Wednesday, 20 April 2011

The Decameron


The Decameron 1970.

Pier Paolo Pasolini was an Italian film director that did not shy away from his deeply felt beliefs when making movies. A self confessed atheist and Marxist who led a gay lifestyle and was expelled from his beloved Communist Party because of a scandal involving alleged sexual activities with adolescent boys. Pasolini was murdered in 1975 under suspicious circumstances that may have been related to his homosexuality.

The Decameron (1970) is the first film in what became known as his trilogy of life (the other two being The Canterbury Tales 1972 and Arabian Nights 1974) and is a lavish historical pageant. A portmanteau film based on ten stories from the 14th century by Giovaai Boccaccio described on the BFI DVD release as “tales full of bawdy humor, earthly spirit, a romp through tales of sex and death of lusty nuns and priests, cuckolded husbands murdered lovers and grave robbers” Best described as playful and full of life, the cast was handpicked and almost wholly non-professional.
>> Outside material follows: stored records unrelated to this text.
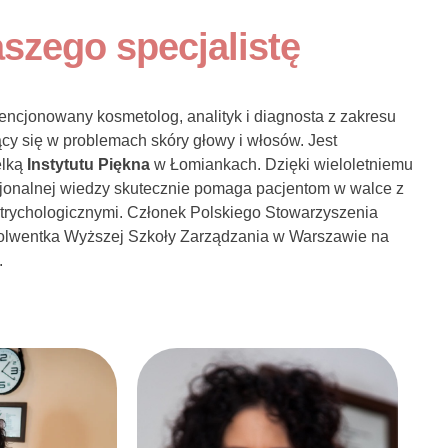
szego specjalistę
cencjonowany kosmetolog, analityk i diagnosta z zakresu
jący się w problemach skóry głowy i włosów. Jest
elką
Instytutu Piękna
w Łomiankach. Dzięki wieloletniemu
sjonalnej wiedzy skutecznie pomaga pacjentom w walce z
 trychologicznymi. Członek Polskiego Stowarzyszenia
olwentka Wyższej Szkoły Zarządzania w Warszawie na
.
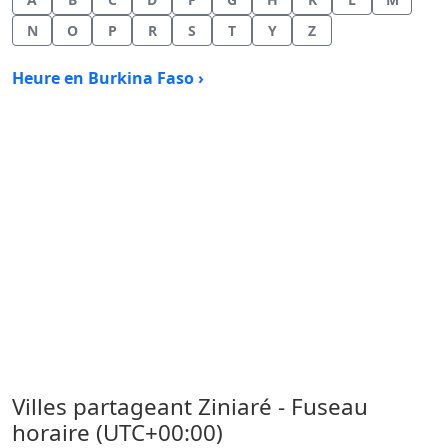
N
O
P
R
S
T
Y
Z
Heure en Burkina Faso ›
Villes partageant Ziniaré - Fuseau
horaire (UTC+00:00)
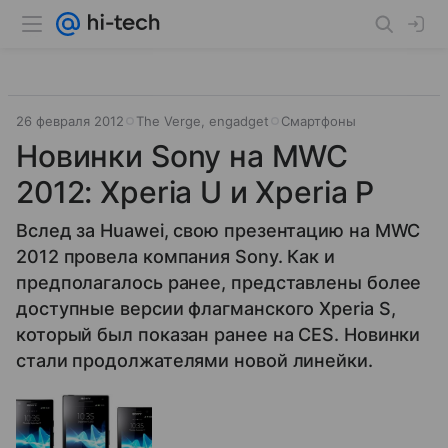
26 февраля 2012
The Verge, engadget
Смартфоны
Новинки Sony на MWC
2012: Xperia U и Xperia P
Вслед за Huawei, свою презентацию на MWC
2012 провела компания Sony. Как и
предполагалось ранее, представлены более
доступные версии флагманского Xperia S,
который был показан ранее на CES. Новинки
стали продолжателями новой линейки.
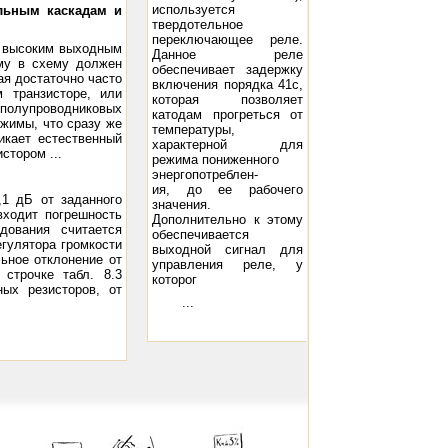
используется
льным каскадам и
твердотельное
переключающее реле.
и высоким выходным
Данное реле
ому в схему должен
обеспечивает задержку
ая достаточно часто
включения порядка 41с,
 транзисторе, или
которая позволяет
полупроводниковых
катодам прогреться от
жимы, что сразу же
температуры,
икает естественный
характерной для
стором ...
режима пониженного
энергопотреблен-
ия, до ее рабочего
1 дБ от заданного
значения.
входит погрешность
Дополнительно к этому
дования считается
обеспечивается
егулятора громкости
выходной сигнал для
ьное отклонение от
управления реле, у
строчке табл. 8.3
которог
ых резисторов, от
...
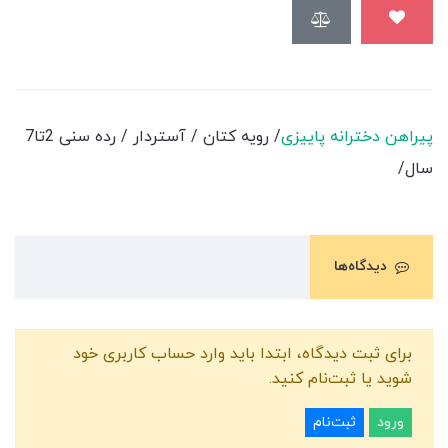
پیراهن دخترانه پاییزی
/ رویه کتان / آستردار / رده سنی 2تا7
سال/
دیدگاه‌ها
برای ثبت دیدگاه، ابتدا باید وارد حساب کاربری خود
شوید یا ثبت‌نام کنید.
ورود
ثبت‌نام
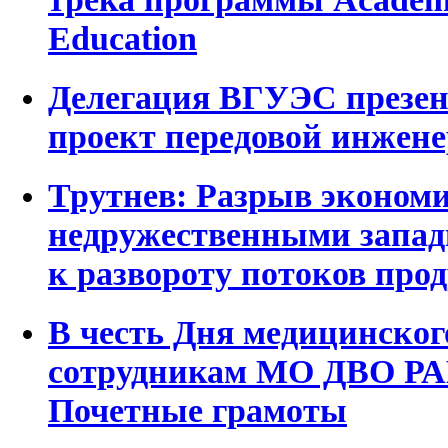
Education
Делегация ВГУЭС презен
проект передовой инжен
Трутнев: Разрыв экономи
недружественными запа
к развороту потоков про
В честь Дня медицинско
сотрудникам МО ДВО РА
Почетные грамоты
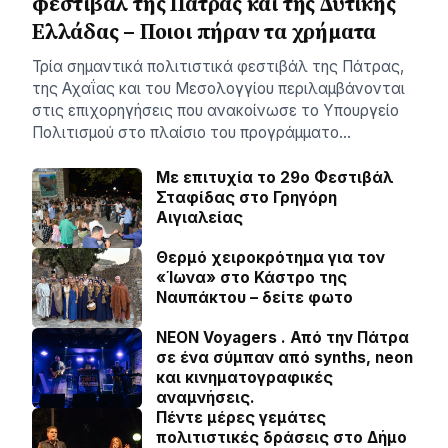
φεστιβάλ της Πάτρας και της Δυτικής
Ελλάδας – Ποιοι πήραν τα χρήματα
Τρία σημαντικά πολιτιστικά φεστιβάλ της Πάτρας,
της Αχαΐας και του Μεσολογγίου περιλαμβάνονται
στις επιχορηγήσεις που ανακοίνωσε το Υπουργείο
Πολιτισμού στο πλαίσιο του προγράμματο…
Με επιτυχία το 29ο Φεστιβάλ
Σταφίδας στο Γρηγόρη
Aιγιαλείας
Θερμό χειροκρότημα για τον
«Ίωνα» στο Κάστρο της
Ναυπάκτου – δείτε φωτο
NEON Voyagers . Από την Πάτρα
σε ένα σύμπαν από synths, neon
και κινηματογραφικές
αναμνήσεις.
Πέντε μέρες γεμάτες
πολιτιστικές δράσεις στο Δήμο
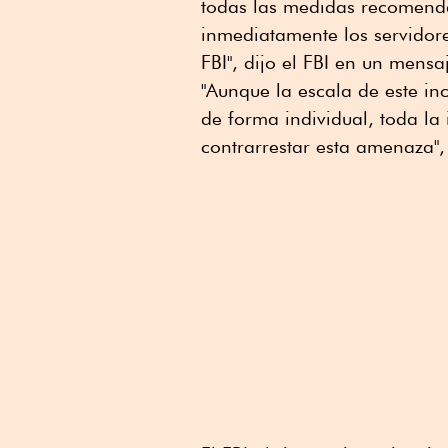
todas las medidas recomenda
inmediatamente los servidore
FBI", dijo el FBI en un mensa
"Aunque la escala de este i
de forma individual, toda la
contrarrestar esta amenaza",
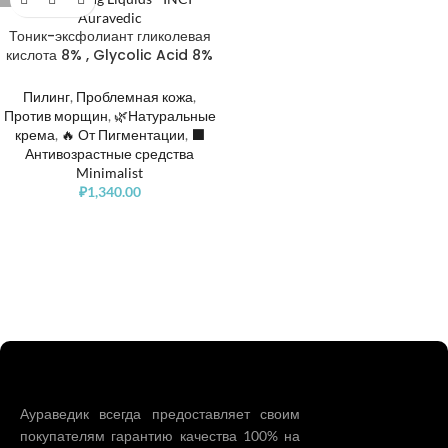
Тоник-эксфолиант гликолевая
кислота 8% , Glycolic Acid 8%
Exfoliating Liquid
Пилинг
,
Проблемная кожа
,
Против морщин
,
🌿Натуральные
крема
,
🔥 От Пигментации
,
⬛️
Антивозрастные средства
Minimalist
₽
1,340.00
Аураведик всегда предоставляет своим
покупателям гарантию качества 100% на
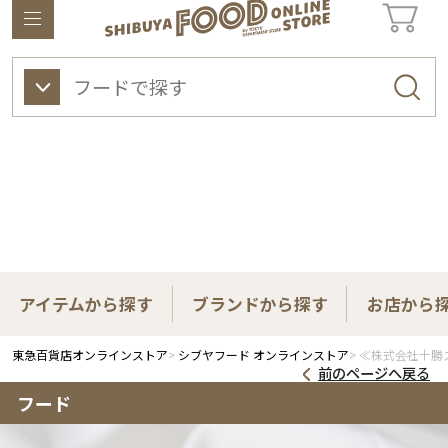
東急百貨店オンラインストアについて
ワイン
ビューティー
ギフト&ライフスタイル
アイテムから探す
ブランドから探す
お店から
東急百貨店オンラインストア
シブヤフード オンラインストア
≪株式会社十勝
前のページへ戻る
フード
It’s indeed a departure from the two films that originally brought Pasolini to my attention, the 1968 Theorem (I have included a earlier ramble below) and his final and most controversial film Salo (1975) a film based on the Marquis de Sade novel 120 Days of Sodom with its setting transposed to Mussolini’s miniature Fascist Republic of Salo, Italy in 1944. Both films confirming that some movies warrant being described as art.

Theorem 1968.

Silvana Mangano.
On the face of it Theorem, Pier Paolo Pasolini’s 1968 film is a simple story. A mysterious stranger, the guest, played by Terence Stamp, arrives at a bourgeois household in Milan where he successively seduces the son, the mother (The exquisite Italian actress Silvana Mangano) the daughter, the father and the maid! As a result of this so called divine intervention, the father hands his factory to its workers, the mother gives herself to random sexual encounters, the son expresses himself by a form of modern art and the daughter gets taken away by men in white coats, while the maid becomes a miracle performing saint. It’s a film about loneliness, sexual repression and self-discovery and is punctuated by shots of a windswept volcanic wilderness which I understand represents ‘The bleak wilderness of the soul’ the dialogue is particularly sparse but this interesting and compelling movie is a visual treat.